Prompt:
Could you output each record below exactly as it stands and leave the pictures out?

Record set:
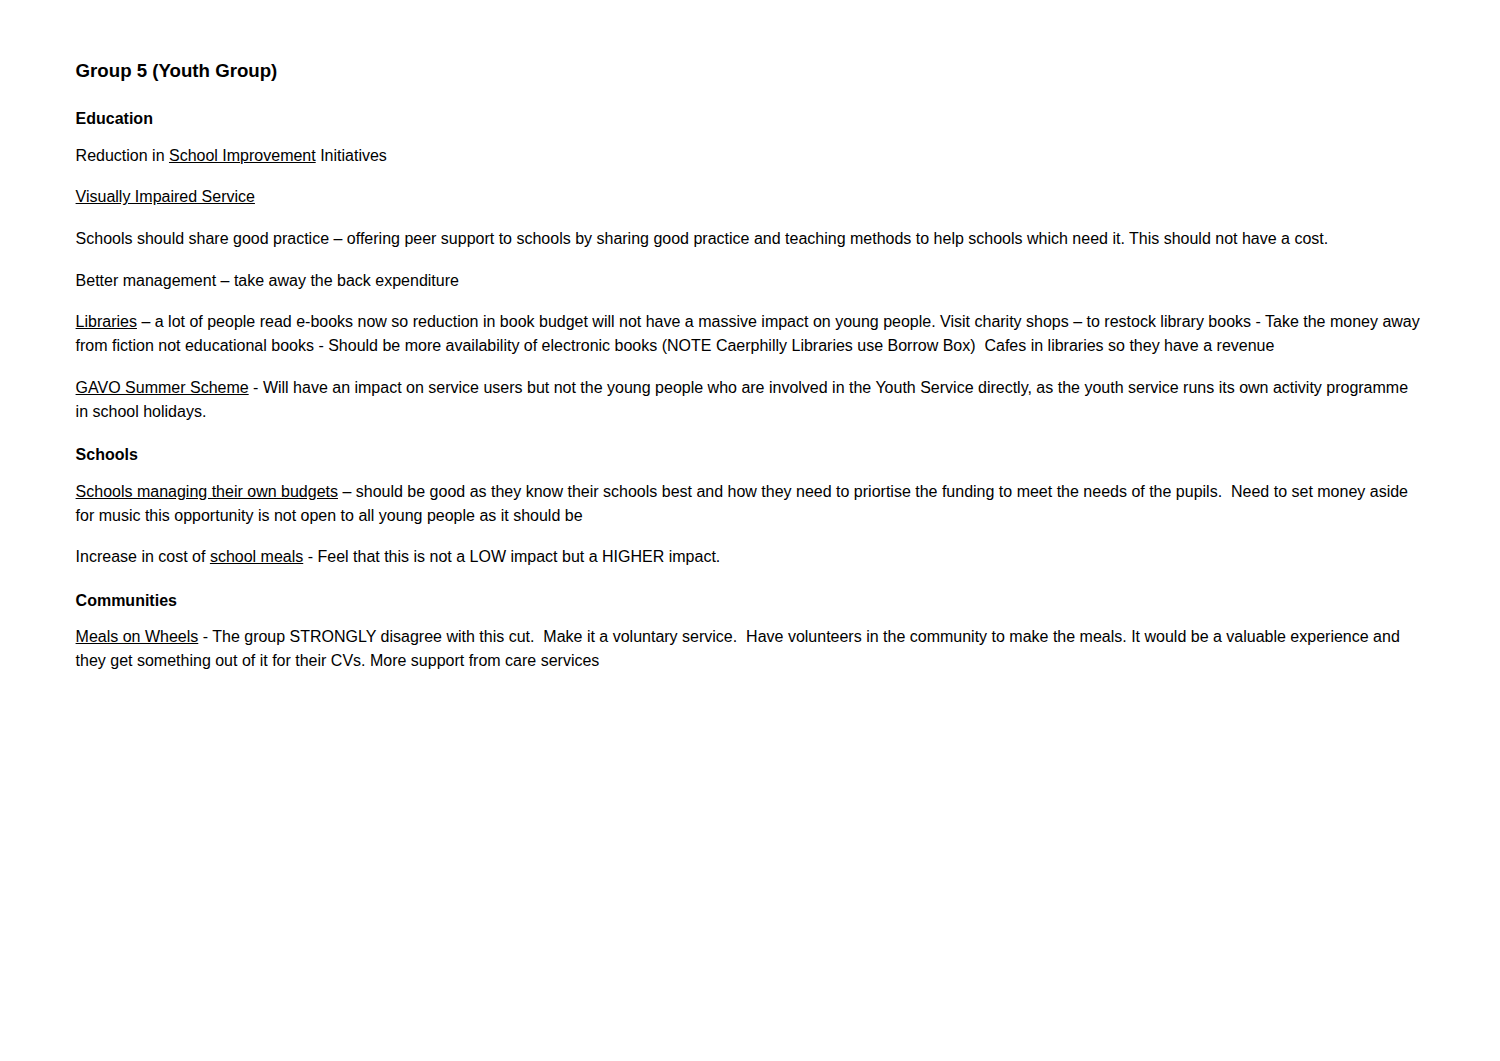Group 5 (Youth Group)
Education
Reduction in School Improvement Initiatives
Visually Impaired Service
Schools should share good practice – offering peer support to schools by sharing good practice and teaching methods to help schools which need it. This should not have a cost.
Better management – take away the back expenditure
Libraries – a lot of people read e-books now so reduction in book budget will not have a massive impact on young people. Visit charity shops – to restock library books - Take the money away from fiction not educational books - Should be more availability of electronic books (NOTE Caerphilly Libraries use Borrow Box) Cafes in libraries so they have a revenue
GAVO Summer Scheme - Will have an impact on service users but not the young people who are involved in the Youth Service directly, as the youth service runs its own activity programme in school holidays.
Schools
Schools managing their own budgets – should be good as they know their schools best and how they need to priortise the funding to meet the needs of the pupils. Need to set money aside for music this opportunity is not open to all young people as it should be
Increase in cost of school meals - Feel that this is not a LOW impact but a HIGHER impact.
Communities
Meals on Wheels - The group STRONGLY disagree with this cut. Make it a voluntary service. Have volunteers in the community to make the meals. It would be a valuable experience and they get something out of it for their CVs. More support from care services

Task response:
Group 5 (Youth Group)
Education
Reduction in School Improvement Initiatives
Visually Impaired Service
Schools should share good practice – offering peer support to schools by sharing good practice and teaching methods to help schools which need it. This should not have a cost.
Better management – take away the back expenditure
Libraries – a lot of people read e-books now so reduction in book budget will not have a massive impact on young people. Visit charity shops – to restock library books - Take the money away from fiction not educational books - Should be more availability of electronic books (NOTE Caerphilly Libraries use Borrow Box) Cafes in libraries so they have a revenue
GAVO Summer Scheme - Will have an impact on service users but not the young people who are involved in the Youth Service directly, as the youth service runs its own activity programme in school holidays.
Schools
Schools managing their own budgets – should be good as they know their schools best and how they need to priortise the funding to meet the needs of the pupils. Need to set money aside for music this opportunity is not open to all young people as it should be
Increase in cost of school meals - Feel that this is not a LOW impact but a HIGHER impact.
Communities
Meals on Wheels - The group STRONGLY disagree with this cut. Make it a voluntary service. Have volunteers in the community to make the meals. It would be a valuable experience and they get something out of it for their CVs. More support from care services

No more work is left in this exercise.